■ About this exercise
Copy each line below containing "Gersteland".

■ Dataset records

BEGIN

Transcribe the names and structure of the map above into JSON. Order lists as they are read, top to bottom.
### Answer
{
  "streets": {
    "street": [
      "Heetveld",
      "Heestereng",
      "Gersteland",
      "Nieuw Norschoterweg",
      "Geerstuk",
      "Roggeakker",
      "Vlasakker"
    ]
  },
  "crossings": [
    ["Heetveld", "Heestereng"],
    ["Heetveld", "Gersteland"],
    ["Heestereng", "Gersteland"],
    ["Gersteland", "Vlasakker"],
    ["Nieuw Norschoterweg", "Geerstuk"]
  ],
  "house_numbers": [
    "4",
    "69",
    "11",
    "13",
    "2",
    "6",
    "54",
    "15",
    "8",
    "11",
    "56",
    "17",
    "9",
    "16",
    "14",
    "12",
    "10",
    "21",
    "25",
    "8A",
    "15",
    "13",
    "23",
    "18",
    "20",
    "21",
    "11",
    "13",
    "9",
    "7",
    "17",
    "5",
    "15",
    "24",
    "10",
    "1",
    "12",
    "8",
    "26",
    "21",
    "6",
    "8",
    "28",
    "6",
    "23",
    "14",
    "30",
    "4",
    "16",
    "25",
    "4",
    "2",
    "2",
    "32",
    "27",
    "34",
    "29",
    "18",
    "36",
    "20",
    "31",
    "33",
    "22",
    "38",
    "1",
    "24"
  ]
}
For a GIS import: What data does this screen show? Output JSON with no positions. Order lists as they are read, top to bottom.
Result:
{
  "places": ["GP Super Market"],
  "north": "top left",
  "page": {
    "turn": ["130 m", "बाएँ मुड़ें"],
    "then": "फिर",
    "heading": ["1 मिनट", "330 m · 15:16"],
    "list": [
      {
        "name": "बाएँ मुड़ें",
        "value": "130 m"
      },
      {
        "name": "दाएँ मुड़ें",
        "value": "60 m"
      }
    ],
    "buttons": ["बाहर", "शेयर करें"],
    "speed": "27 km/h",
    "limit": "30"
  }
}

END

■ Your solution
      "Gersteland",
    ["Heetveld", "Gersteland"],
    ["Heestereng", "Gersteland"],
    ["Gersteland", "Vlasakker"],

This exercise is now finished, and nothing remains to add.